Borrowing from Trump’s playbook, a DeSantis presidency for Australia could mean much more of the ‘America First’ posture we experienced with the Trump administration between 2017 and 2021. Considering how rarely foreign policy features in the calculus of American voters in primary elections let alone the general, and in lieu of any obvious personal conviction to a foreign policy platform — aside from once promising to be the “most pro-Israel governor in America” — DeSantis is unlikely to devote energy distinguishing himself from Trump when the former President’s tried and true clarion call of “America First” which has resonated so successfully with both Republicans and Democratic voters.
This trend of isolationism in Republican politics, which United States Studies Centre polling implies has been rusted on since 2019, is tied to the popular parts of Trump’s 2016 presidential election policies which remain the surest bet of securing the needed votes of the party’s primary base. In fact, United States Studies Centre polling from September 2022 shows that asked if America should engage in world affairs, the plurality, almost half (46 per cent) of Trump voters think the US should not concern itself with the affairs of the world and stay at home.
It is worth remembering that this is quite the pivot for the Republican party. It was not that long ago that Republican presidents were at the forefront of US foreign policies that espoused strong international engagement as inherent to US national identity, world leadership and the nation’s security. It was less than twenty years ago in President Bush’s second inauguration speech that the president argued “the survival of liberty in our land increasingly depends on the success of liberty in other lands”. Now, Republicans are much more likely to share DeSantis’ retort in his book The Courage to be Free: “I remember being stunned. Does the survival of American liberty depend on whether liberty succeeds in Djibouti?”

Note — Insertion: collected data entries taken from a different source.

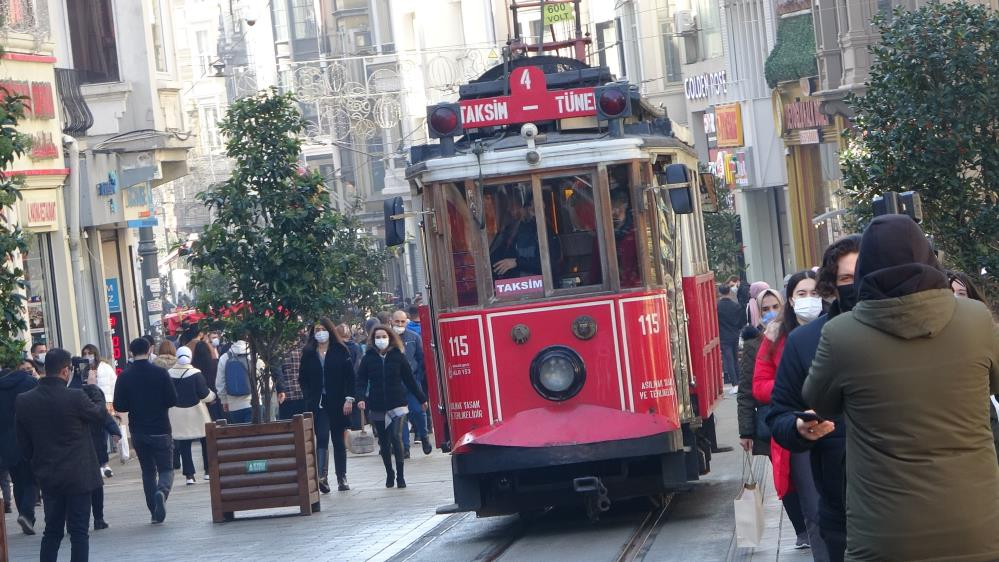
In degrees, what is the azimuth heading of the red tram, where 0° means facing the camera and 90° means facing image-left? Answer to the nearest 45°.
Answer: approximately 0°

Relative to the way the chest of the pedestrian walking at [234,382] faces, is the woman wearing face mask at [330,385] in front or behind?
behind

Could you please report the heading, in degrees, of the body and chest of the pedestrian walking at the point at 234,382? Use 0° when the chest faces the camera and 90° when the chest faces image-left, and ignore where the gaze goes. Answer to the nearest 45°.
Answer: approximately 180°

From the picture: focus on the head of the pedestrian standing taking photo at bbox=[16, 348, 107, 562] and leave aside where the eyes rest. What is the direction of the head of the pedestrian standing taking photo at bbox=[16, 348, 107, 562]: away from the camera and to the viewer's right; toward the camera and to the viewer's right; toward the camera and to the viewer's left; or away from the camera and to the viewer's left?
away from the camera and to the viewer's right
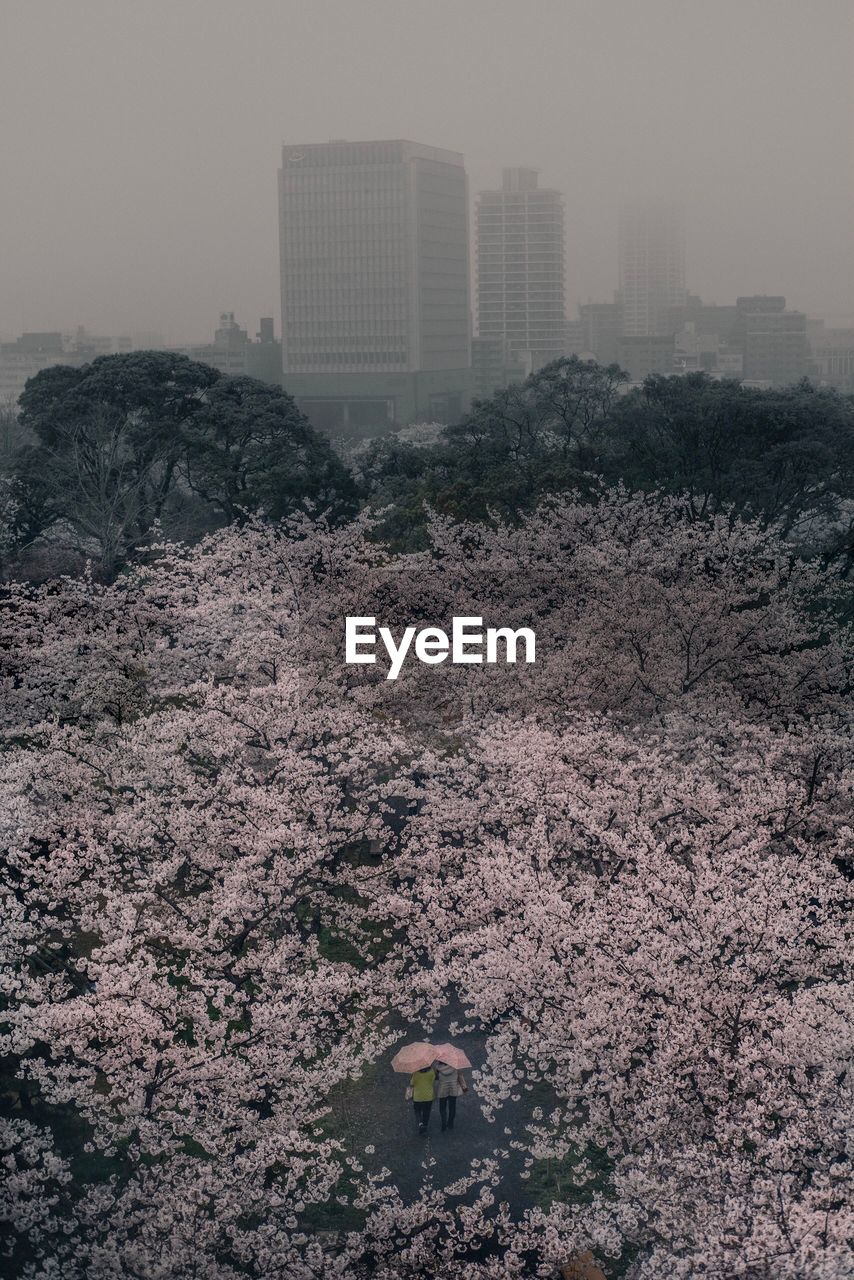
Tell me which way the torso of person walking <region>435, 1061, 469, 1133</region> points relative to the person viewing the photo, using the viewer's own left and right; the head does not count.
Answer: facing away from the viewer
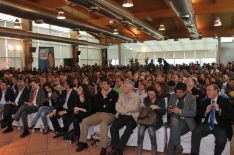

Responding to this new trend of isolationism, the Republican party needs to try braiding the incompatible threads of ‘America First’ policies, the party’s own history of decisively not-America-first foreign policymaking and the need to address new developments in the world that see a greater demand for US engagement, like Russia’s invasion of Ukraine.
This sort of soul-searching is often decades in the making and will not receive the kind of tender love and attention required to resolve these questions before the general election in November. So, for now, perhaps our best search for answers in a hypothetical presidency of DeSantis is to look for precedence in Trump’s presidency. Although, I dare not make a prediction.